O problema do pólo democrático no momento é o trabalho de construção, o qual vai necessitar de um nome à altura, alguém que consiga falar com a firmeza necessária na defesa dos pontos de vistas democráticos, republicanos. e civilizatórios. Mais uma vez precisaremos repetir o que nos norteou há mais de uma década no Cidadania/PPS, a radicalidade democrática. Será preciso radicalizar na defesa de postos de vistas, o que não implica em dizer radicalizar contra pessoas, mas sim, na defesa de uma agenda positiva para o país. Precisamos ser generosos e respeitar aqueles que votaram no Bolsonaro, aqueles que votaram no PT, devemos ouví-los e só conseguiremos atrair os milhões de votos dos arrependidos ou que estão em dúvida se apresentarmos propostas de futuro ao invés de ruminar o passado. A tarefa que temos pela frente é dura, e a realidade que pode se impor, inclusive de caos social e econômico, que tende a potencializar extremos.
Retomando a Keegan, o pior que uma tropa pode fazer é virar fuzis e sair correndo em disparada, as baixas são muito maiores do que um recuo ordenado. Como diziam os antigos comunas, não se deixe morrer com o estampido do tiro. Flertar com a viuvez do lulismo agora é o pior que o pólo democrático poderia fazer e talvez comprometa sua existência.

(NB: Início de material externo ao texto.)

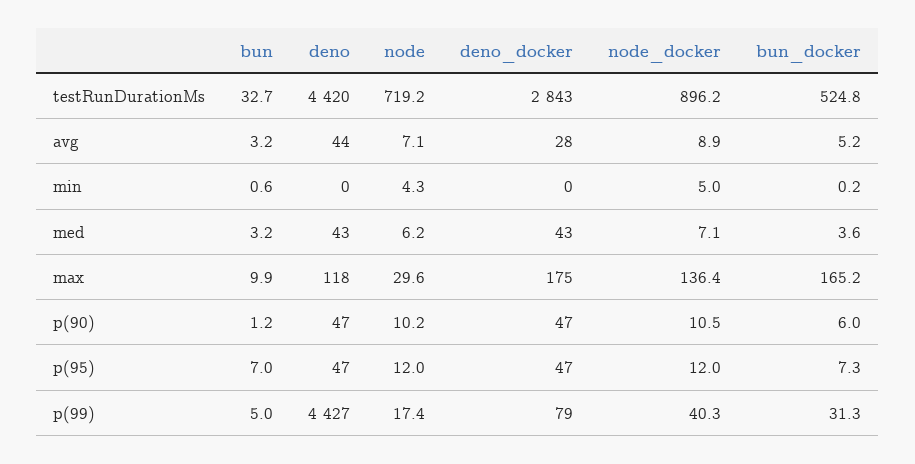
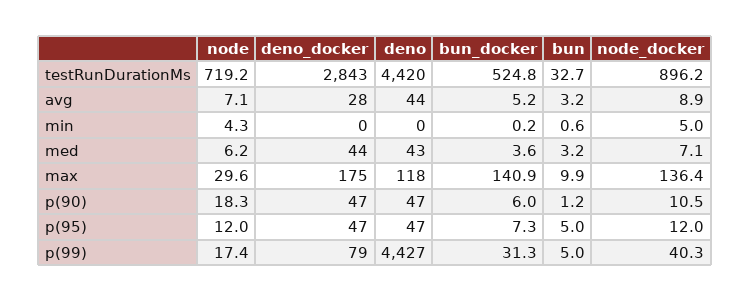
  {
    "bun": {
      "testRunDurationMs": 32.7,
      "avg": 3.2,
      "min": 0.6,
      "med": 3.2,
      "max": 9.9,
      "p(90)": 1.2,
-     "p(95)": 7,
+     "p(95)": 5,
      "p(99)": 5
    },
    "deno": {
      "testRunDurationMs": 4420,
      "avg": 44,
      "min": 0,
      "med": 43,
      "max": 118,
      "p(90)": 47,
      "p(95)": 47,
      "p(99)": 4427
    },
    "node": {
      "testRunDurationMs": 719.2,
      "avg": 7.1,
      "min": 4.3,
      "med": 6.2,
      "max": 29.6,
-     "p(90)": 10.2,
+     "p(90)": 18.3,
      "p(95)": 12,
      "p(99)": 17.4
    },
    "deno_docker": {
      "testRunDurationMs": 2843,
      "avg": 28,
      "min": 0,
-     "med": 43,
+     "med": 44,
      "max": 175,
      "p(90)": 47,
      "p(95)": 47,
      "p(99)": 79
    },
    "node_docker": {
      "testRunDurationMs": 896.2,
      "avg": 8.9,
      "min": 5,
      "med": 7.1,
      "max": 136.4,
      "p(90)": 10.5,
      "p(95)": 12,
      "p(99)": 40.3
    },
    "bun_docker": {
      "testRunDurationMs": 524.8,
      "avg": 5.2,
      "min": 0.2,
      "med": 3.6,
-     "max": 165.2,
+     "max": 140.9,
      "p(90)": 6,
      "p(95)": 7.3,
      "p(99)": 31.3
    }
  }

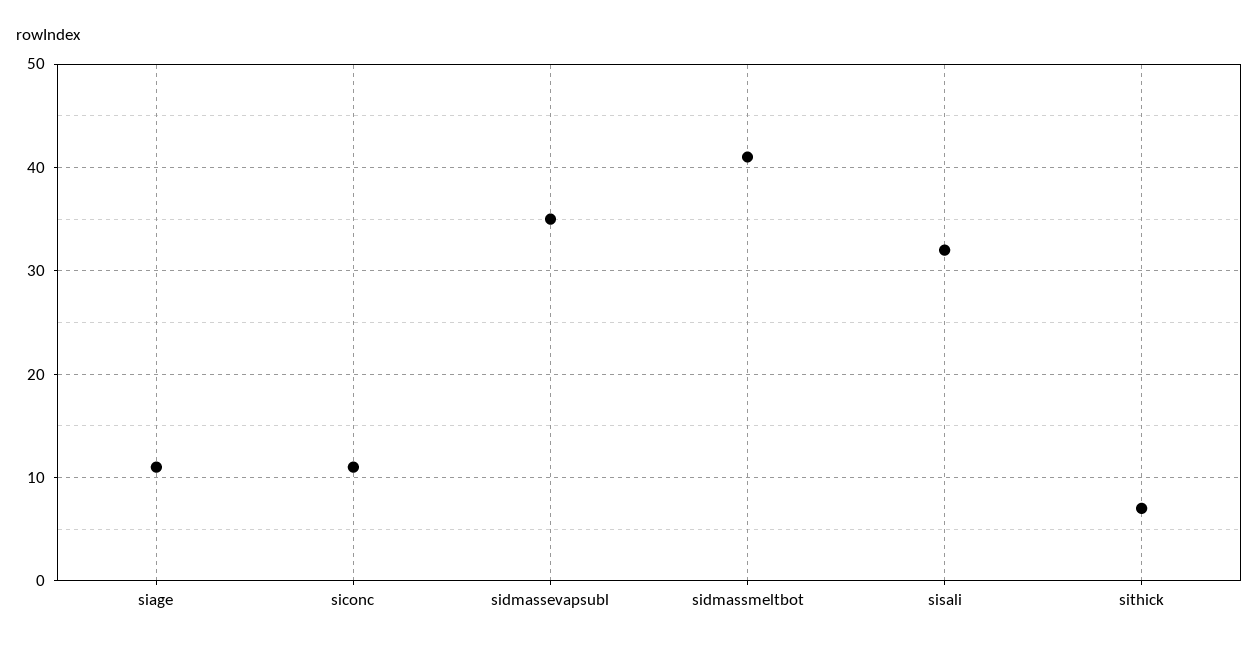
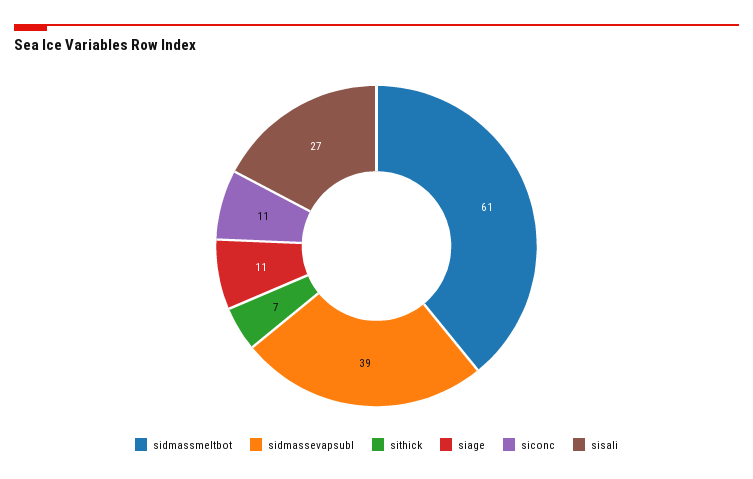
  {
    "siage": 11,
    "siconc": 11,
-   "sidmassevapsubl": 35,
+   "sidmassevapsubl": 39,
-   "sidmassmeltbot": 41,
+   "sidmassmeltbot": 61,
-   "sisali": 32,
+   "sisali": 27,
    "sithick": 7
  }

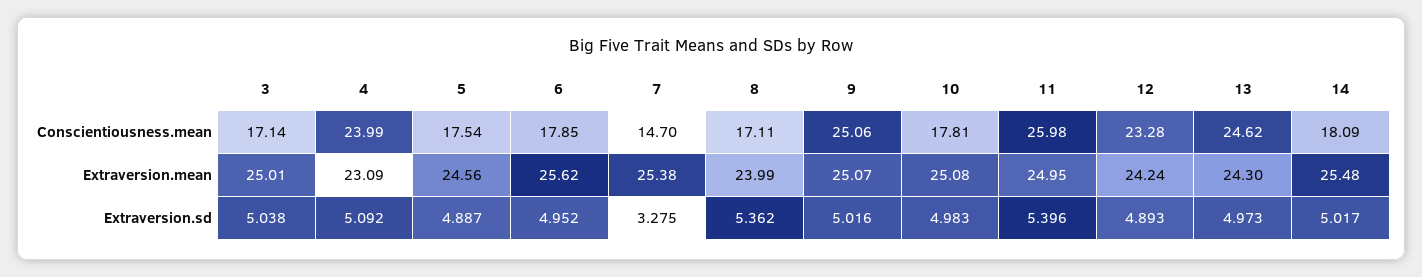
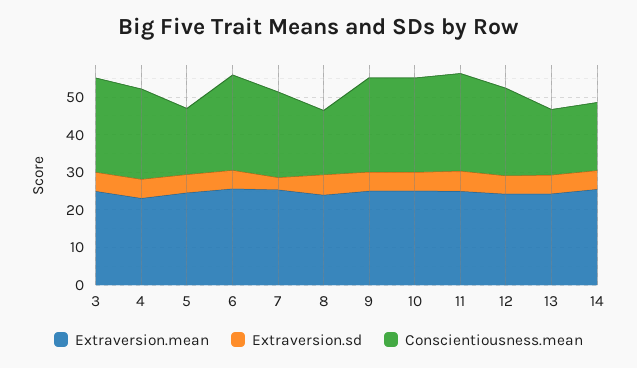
  {
    "Conscientiousness.mean": {
-     "3": 17.14,
+     "3": 25,
      "4": 23.99,
      "5": 17.54,
-     "6": 17.85,
+     "6": 25,
-     "7": 14.7,
+     "7": 22.5,
      "8": 17.11,
      "9": 25.06,
-     "10": 17.81,
+     "10": 25,
      "11": 25.98,
      "12": 23.28,
-     "13": 24.62,
+     "13": 17.5,
      "14": 18.09
    },
    "Extraversion.mean": {
      "3": 25.01,
      "4": 23.09,
      "5": 24.56,
      "6": 25.62,
      "7": 25.38,
      "8": 23.99,
      "9": 25.07,
      "10": 25.08,
      "11": 24.95,
      "12": 24.24,
      "13": 24.3,
      "14": 25.48
    },
    "Extraversion.sd": {
      "3": 5.038,
      "4": 5.092,
      "5": 4.887,
      "6": 4.952,
      "7": 3.275,
      "8": 5.362,
      "9": 5.016,
      "10": 4.983,
      "11": 5.396,
      "12": 4.893,
      "13": 4.973,
      "14": 5.017
    }
  }

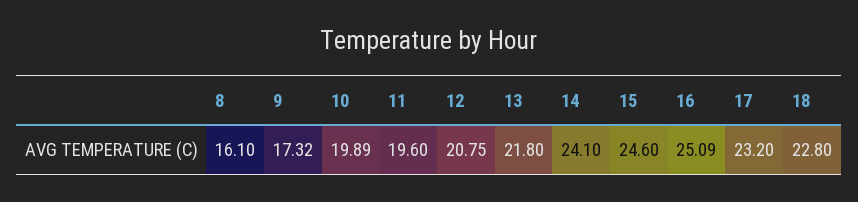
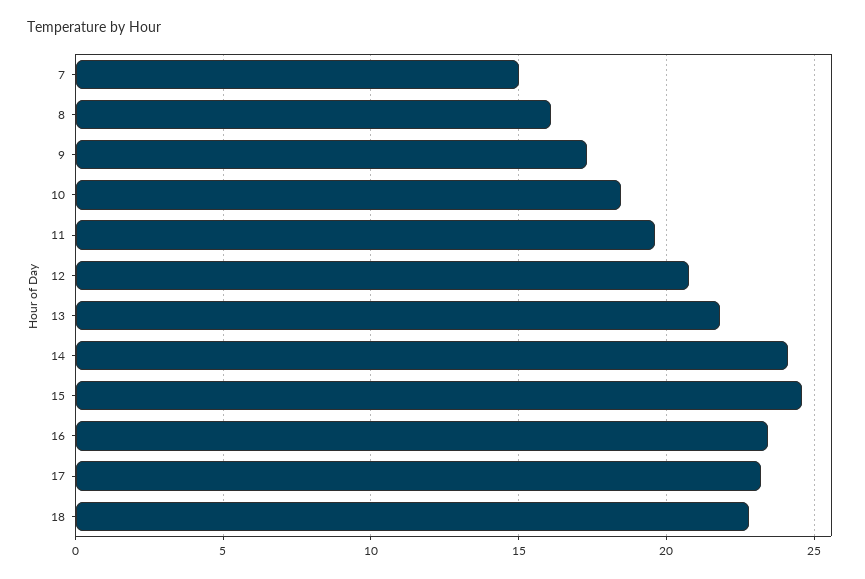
  {
    "8": 16.1,
    "9": 17.32,
-   "10": 19.89,
+   "10": 18.5,
    "11": 19.6,
    "12": 20.75,
    "13": 21.8,
    "14": 24.1,
    "15": 24.6,
-   "16": 25.09,
+   "16": 23.5,
    "17": 23.2,
-   "18": 22.8
+   "18": 22.8,
+   "7": 15
  }

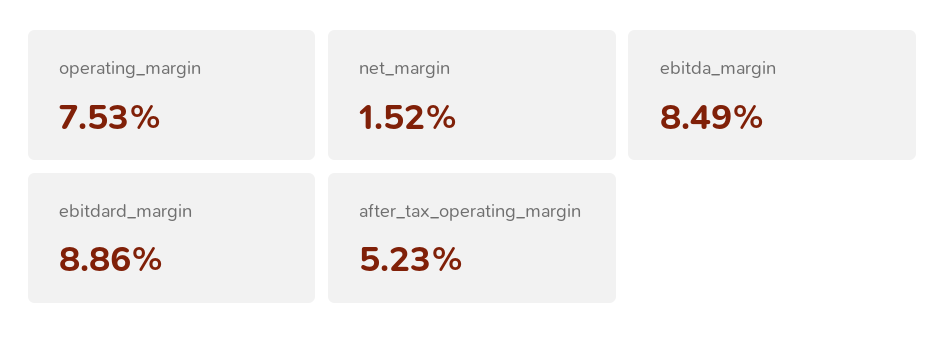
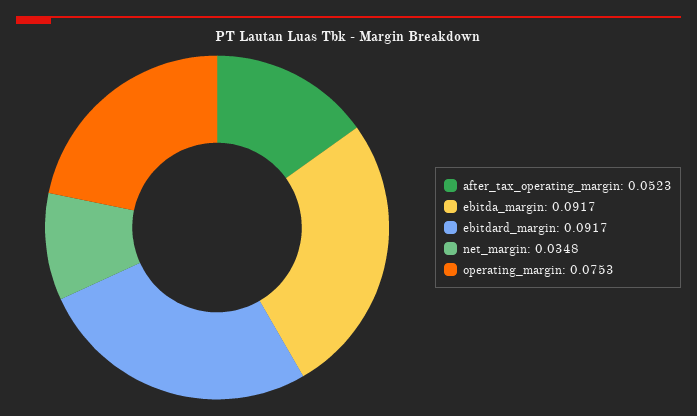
  {
    "operating_margin": 0.0753,
-   "net_margin": 0.0152,
+   "net_margin": 0.0348,
-   "ebitda_margin": 0.0849,
+   "ebitda_margin": 0.0917,
-   "ebitdard_margin": 0.0886,
+   "ebitdard_margin": 0.0917,
    "after_tax_operating_margin": 0.0523
  }

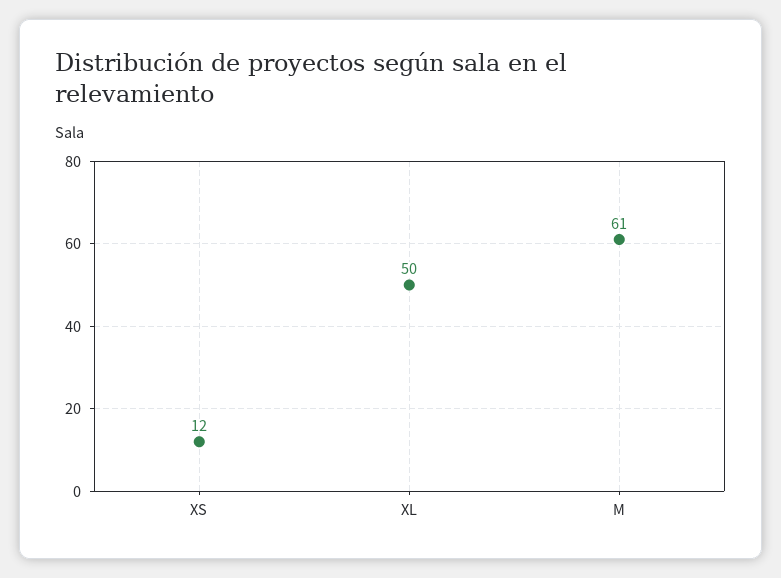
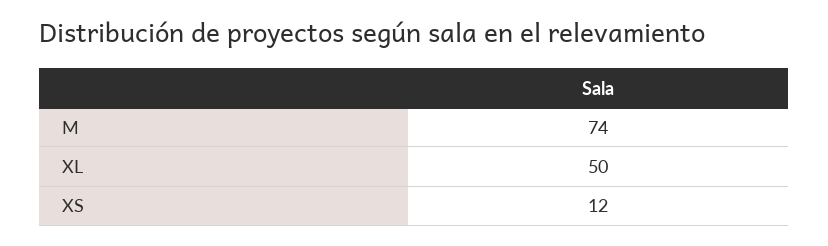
  {
    "XS": 12,
    "XL": 50,
-   "M": 61
+   "M": 74
  }

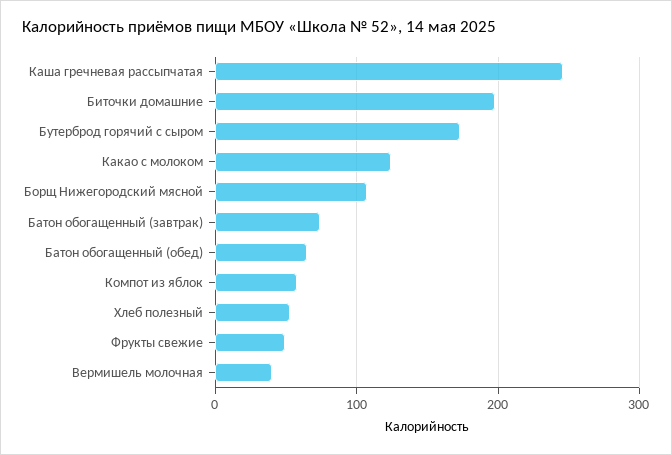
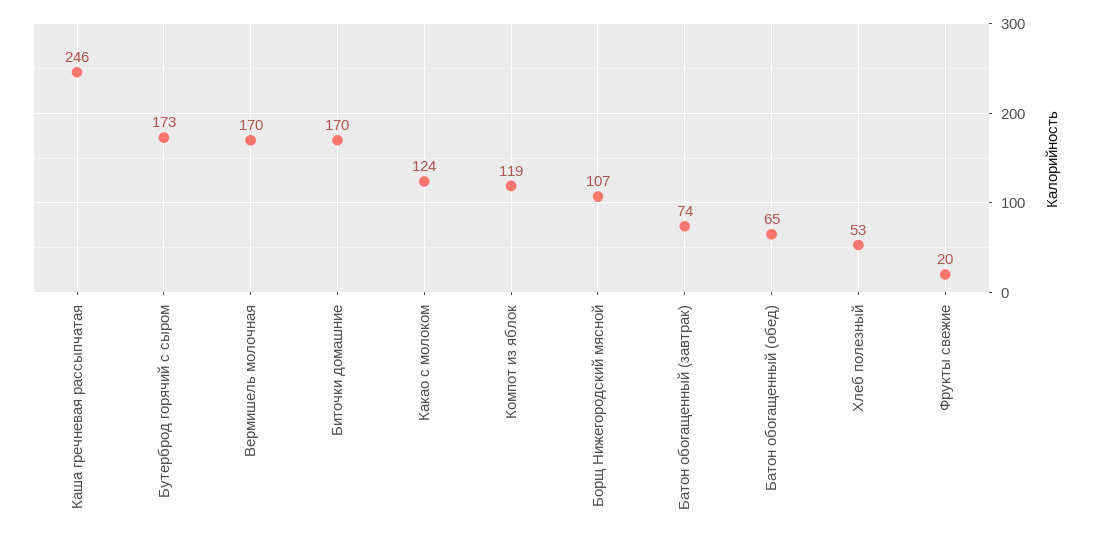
  {
    "Каша гречневая рассыпчатая": 246,
-   "Биточки домашние": 200,
+   "Биточки домашние": 170,
    "Бутерброд горячий с сыром": 173,
    "Какао с молоком": 124,
    "Борщ Нижегородский мясной": 107,
    "Батон обогащенный (завтрак)": 74,
    "Батон обогащенный (обед)": 65,
-   "Компот из яблок": 60,
+   "Компот из яблок": 119,
    "Хлеб полезный": 53,
-   "Фрукты свежие": 50,
+   "Фрукты свежие": 20,
-   "Вермишель молочная": 40
+   "Вермишель молочная": 170
  }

A radicalidade deve se dar na construção de um caminho que atenda à demanda de um novo futuro por parte da sociedade que não deseja, em sua maioria, a volta do petismo, do mensalão, petrolão ou o que seja, mas também não quer o autoritarismo negacionista e patriarcal de Bolsonaro.
Quando perguntaram a Churchill se ele faria acordo com Hitler naquele distante 1940 com a França derrotada e a Inglaterra isolada e acuada em sua ilha, ele proferiu um dos mais belos e importantes discursos da história, no qual avisou que não se renderiam e combateriam no mar, nas praias, nas montanhas, nos campos, com paus e pedras se fosse necessário. Precisamos agora daquele espírito inquebrável, temos um recado a dar: iremos trabalhar incansavelmente, não desanimaremos, iremos enfrentar as adversidades onde for, nas redes, nas ruas, nos diretórios partidários, no congresso, na família e entre amigos. Devemos levar a mensagem de que a ajuda está chegando, e realizaremos juntos um caminho protagonista do futuro, da esperança e do avanço democrático e civilizatório.